As a really safe alternative, how about if the ignore-order-by only took place for a specific list of aggregations (or even just count)?

(25.1) By Richard Hipp (drh) on 2021-07-16 19:40:50 edited from 25.0 in reply to 24 [link] [source]

~~I don't see that that really helps. Because I still need to deal with (omit the optimization from) this case:~~

~~SELECT count(*) FROM (SELECT sideeffectfunc(x) FROM table ORDER BY x);~~

Edit: I now believe my reasoning was incorrect. See 4a76777e6d7aa126 above. Ignore this post.

(26.1) By Richard Hipp (drh) on 2021-07-16 19:46:32 edited from 26.0 in reply to 22 [link] [source]

I now think that neither of these cases is a problem. (Edit: And Tom Lane concurs.)

SELECT sideeffectfunc(x) FROM (SELECT x FROM table ORDER BY x);

This case would not omit the ORDER BY clause because of the restriction described by post 062d576715d277c8 above.

SELECT y FROM (SELECT sideeffectfunc(x) AS y FROM table1 ORDER BY x), table2;

In this case, the order of invocations of sideeffectfunc() is arbitrary anyhow.

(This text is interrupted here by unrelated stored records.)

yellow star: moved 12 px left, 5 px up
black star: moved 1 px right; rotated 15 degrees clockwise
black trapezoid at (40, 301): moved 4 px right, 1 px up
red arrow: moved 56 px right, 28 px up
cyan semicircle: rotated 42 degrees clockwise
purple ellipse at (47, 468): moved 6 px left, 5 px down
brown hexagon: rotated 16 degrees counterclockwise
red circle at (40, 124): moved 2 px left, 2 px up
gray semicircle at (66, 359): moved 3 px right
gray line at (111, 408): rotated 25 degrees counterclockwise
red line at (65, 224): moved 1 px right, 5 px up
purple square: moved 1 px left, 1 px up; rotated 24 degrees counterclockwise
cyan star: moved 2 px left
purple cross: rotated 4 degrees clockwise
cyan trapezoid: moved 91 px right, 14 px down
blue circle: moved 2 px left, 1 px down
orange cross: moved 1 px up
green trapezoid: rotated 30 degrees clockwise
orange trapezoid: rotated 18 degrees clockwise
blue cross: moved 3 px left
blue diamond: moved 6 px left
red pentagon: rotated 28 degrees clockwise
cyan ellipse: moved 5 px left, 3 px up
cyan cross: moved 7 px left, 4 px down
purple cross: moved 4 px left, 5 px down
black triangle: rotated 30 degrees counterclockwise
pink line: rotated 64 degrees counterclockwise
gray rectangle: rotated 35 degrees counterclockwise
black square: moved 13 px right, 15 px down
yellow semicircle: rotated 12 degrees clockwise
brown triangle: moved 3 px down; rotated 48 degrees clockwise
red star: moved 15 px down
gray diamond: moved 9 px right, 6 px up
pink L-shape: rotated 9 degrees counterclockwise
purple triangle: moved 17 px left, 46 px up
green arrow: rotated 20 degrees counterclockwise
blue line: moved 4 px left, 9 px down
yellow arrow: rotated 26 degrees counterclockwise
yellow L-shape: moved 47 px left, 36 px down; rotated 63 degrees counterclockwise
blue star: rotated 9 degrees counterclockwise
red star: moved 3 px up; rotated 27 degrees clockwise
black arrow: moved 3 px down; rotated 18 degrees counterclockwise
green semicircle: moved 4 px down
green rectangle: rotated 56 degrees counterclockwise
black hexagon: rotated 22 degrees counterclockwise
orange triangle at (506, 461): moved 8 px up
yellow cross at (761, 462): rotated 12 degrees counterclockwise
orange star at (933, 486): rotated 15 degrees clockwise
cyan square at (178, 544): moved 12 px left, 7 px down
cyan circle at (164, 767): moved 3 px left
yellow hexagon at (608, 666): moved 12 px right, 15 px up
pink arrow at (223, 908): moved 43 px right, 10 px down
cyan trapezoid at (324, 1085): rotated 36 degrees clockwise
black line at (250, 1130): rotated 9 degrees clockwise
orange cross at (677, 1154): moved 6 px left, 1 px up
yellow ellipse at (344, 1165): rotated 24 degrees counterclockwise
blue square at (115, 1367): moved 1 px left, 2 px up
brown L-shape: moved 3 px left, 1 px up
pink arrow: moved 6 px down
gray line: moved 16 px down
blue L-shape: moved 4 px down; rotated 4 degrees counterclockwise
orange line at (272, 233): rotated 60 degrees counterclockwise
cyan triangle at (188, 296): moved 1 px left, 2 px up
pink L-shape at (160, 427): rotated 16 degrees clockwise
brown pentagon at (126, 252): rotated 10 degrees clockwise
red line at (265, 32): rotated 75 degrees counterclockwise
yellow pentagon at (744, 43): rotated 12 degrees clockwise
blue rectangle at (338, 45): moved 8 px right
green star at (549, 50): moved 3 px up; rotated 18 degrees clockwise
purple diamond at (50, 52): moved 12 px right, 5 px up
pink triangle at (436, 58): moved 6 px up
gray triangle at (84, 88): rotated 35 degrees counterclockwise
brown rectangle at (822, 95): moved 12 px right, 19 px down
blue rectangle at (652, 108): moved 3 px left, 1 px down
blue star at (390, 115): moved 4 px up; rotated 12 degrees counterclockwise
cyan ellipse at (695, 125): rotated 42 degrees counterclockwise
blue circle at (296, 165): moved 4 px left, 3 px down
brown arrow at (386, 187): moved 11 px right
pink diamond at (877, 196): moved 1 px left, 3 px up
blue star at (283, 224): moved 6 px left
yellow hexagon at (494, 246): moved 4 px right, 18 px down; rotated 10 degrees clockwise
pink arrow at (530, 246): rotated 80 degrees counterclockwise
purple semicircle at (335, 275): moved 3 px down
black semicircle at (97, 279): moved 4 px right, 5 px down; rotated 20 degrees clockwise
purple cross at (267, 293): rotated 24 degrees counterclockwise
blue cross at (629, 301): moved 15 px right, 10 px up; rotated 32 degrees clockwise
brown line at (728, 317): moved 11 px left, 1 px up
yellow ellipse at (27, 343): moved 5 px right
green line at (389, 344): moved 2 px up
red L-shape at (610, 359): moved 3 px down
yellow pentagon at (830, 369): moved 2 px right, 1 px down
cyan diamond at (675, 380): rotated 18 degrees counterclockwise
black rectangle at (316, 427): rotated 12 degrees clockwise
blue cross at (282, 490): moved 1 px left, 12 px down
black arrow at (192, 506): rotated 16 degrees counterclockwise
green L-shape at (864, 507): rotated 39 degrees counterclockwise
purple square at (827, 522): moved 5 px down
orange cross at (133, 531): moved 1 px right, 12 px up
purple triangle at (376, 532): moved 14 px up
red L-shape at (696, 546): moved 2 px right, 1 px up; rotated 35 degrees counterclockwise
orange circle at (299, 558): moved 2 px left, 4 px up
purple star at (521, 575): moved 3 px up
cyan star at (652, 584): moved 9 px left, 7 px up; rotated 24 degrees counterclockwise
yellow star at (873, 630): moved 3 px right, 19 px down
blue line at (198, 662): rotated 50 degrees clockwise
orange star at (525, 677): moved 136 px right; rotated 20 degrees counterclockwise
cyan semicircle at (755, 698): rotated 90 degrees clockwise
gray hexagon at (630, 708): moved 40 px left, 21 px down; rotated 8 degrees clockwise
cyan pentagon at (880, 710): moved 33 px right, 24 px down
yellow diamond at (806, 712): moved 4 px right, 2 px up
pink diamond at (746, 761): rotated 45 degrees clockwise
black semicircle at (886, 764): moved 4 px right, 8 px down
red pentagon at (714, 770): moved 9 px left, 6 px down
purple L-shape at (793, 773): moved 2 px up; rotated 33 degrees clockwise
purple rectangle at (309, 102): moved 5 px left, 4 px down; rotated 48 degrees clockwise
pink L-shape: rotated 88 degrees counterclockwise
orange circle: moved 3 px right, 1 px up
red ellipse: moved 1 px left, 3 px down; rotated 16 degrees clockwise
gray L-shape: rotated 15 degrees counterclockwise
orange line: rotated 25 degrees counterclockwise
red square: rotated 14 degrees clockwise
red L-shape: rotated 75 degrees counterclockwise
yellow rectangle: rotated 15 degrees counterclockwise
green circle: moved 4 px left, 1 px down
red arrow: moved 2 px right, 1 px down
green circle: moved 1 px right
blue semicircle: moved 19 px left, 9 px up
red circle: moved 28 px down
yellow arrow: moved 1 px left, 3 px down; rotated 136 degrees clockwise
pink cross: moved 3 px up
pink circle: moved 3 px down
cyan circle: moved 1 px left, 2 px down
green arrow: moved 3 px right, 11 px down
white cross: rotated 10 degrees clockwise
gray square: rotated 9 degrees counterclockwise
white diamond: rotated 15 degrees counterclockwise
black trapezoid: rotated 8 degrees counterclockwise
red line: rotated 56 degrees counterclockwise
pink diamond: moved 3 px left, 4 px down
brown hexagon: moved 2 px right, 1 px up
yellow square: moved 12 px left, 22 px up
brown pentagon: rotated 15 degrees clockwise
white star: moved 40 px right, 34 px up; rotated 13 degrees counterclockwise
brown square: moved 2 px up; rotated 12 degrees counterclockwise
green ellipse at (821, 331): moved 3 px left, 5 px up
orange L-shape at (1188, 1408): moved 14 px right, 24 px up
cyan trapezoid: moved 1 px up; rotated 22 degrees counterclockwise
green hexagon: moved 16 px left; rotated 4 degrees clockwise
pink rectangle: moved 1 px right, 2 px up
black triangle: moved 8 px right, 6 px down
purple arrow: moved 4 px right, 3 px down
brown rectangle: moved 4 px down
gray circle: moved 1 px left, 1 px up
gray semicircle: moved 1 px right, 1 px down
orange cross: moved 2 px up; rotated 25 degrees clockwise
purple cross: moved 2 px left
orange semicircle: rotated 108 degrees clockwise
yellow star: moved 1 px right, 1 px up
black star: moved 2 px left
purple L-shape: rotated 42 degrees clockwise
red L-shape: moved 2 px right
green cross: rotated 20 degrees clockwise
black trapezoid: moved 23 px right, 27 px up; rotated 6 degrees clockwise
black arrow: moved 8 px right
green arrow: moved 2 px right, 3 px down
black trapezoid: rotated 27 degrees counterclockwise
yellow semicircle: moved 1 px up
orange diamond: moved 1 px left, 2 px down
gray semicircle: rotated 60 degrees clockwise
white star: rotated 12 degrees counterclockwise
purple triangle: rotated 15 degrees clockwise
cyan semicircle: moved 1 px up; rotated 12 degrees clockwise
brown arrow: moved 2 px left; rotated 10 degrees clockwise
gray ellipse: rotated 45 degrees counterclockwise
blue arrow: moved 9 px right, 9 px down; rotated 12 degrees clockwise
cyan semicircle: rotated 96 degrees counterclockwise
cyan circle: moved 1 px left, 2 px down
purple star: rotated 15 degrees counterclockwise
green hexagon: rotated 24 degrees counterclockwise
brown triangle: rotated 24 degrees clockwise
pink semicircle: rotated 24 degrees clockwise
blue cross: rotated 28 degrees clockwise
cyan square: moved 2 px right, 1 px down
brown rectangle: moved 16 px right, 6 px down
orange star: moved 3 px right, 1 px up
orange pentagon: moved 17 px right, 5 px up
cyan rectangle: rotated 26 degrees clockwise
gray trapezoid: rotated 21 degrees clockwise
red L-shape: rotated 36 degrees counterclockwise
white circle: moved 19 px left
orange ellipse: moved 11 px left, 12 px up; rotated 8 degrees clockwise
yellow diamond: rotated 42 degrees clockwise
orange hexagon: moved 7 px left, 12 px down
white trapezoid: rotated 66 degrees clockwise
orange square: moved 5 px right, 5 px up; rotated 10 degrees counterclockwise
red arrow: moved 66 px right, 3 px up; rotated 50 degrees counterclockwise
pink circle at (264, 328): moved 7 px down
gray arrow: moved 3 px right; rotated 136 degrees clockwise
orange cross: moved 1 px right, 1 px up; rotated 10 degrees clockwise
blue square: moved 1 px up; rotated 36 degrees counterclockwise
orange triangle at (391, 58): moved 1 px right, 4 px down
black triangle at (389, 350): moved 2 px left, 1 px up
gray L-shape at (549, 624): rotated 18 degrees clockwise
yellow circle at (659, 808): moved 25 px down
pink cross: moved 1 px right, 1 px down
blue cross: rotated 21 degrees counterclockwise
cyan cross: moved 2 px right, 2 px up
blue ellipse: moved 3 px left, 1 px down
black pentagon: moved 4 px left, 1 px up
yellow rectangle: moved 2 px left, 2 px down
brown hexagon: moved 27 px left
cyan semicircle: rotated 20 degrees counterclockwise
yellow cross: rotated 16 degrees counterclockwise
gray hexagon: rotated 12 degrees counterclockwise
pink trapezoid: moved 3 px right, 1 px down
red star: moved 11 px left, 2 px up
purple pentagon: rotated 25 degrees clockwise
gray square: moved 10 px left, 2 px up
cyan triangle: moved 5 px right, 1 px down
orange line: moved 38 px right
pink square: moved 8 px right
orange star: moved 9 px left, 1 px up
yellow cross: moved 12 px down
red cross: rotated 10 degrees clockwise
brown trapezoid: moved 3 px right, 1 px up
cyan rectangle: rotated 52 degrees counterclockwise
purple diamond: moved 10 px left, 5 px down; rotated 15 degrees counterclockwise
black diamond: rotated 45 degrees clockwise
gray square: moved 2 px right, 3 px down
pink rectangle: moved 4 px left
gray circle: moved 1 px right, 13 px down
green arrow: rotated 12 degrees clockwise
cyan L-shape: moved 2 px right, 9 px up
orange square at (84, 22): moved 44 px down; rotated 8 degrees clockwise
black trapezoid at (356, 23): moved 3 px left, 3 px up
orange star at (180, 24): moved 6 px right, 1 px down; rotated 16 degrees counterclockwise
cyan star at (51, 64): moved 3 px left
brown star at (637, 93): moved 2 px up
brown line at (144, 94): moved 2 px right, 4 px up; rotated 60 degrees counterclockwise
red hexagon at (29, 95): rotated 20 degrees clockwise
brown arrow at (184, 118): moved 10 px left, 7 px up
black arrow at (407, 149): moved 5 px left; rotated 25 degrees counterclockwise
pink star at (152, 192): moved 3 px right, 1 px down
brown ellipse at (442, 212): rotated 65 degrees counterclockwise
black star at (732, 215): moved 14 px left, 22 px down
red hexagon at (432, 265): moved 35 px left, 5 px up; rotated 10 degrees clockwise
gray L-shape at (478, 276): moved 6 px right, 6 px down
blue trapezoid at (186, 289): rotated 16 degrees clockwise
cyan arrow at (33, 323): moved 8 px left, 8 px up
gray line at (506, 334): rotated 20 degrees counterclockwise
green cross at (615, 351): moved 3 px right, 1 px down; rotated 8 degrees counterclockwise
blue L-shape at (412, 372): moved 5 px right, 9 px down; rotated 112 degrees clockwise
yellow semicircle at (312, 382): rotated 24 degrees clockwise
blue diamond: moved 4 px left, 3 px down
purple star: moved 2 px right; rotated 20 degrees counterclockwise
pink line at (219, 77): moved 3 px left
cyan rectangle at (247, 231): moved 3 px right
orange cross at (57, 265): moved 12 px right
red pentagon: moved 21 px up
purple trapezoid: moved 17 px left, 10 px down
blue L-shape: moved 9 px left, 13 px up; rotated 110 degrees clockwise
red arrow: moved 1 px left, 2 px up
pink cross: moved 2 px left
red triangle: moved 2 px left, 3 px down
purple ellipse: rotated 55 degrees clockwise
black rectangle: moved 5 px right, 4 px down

SQLite has never made any guarantees about the order of evaluation in this case. The sideeffectfunc() calls might be in x order or not, depending on available indexes, table statistics, which version of SQLite is running, and so forth.

Notice that I added another table into the outer FROM clause to make it a join. Otherwise, the restriction described by post 062d576715d277c8 above would apply and the ORDER BY would be retained.

(27) By Richard Hipp (drh) on 2021-07-16 22:51:30 in reply to 1 [link] [source]

This optimization is now on trunk. The following description is intended to serve as archival documentation.

If a subquery in the FROM clause has an ORDER BY, that ORDER BY is omitted if all of the following conditions are also true:

There is no LIMIT clause in the subquery
The subquery was not one of the virtual subqueries added internally by SQLite for window-function processing
The subquery is not part of the FROM clause in an UPDATE-FROM statement
The outer query does not use any aggregate functions other than the built-in count(), min(), and/or max() functions.
Either the outer query has its own ORDER BY clause or else the subquery is one term of a join.
The omit-ORDER-BY optimization is not disabled by the SQLITE_TESTCTRL_OPTIMIZATION test-control.

The omit-ORDER-BY optimization can be disabled (item 6 above) using the following command in the CLI:

 .testctrl optimizations 0x40000

(28) By Simon Willison (simonw) on 2021-07-17 17:44:51 in reply to 27 [link] [source]

This is fantastic. Really like that set of rules for when this applies. Thank you for this!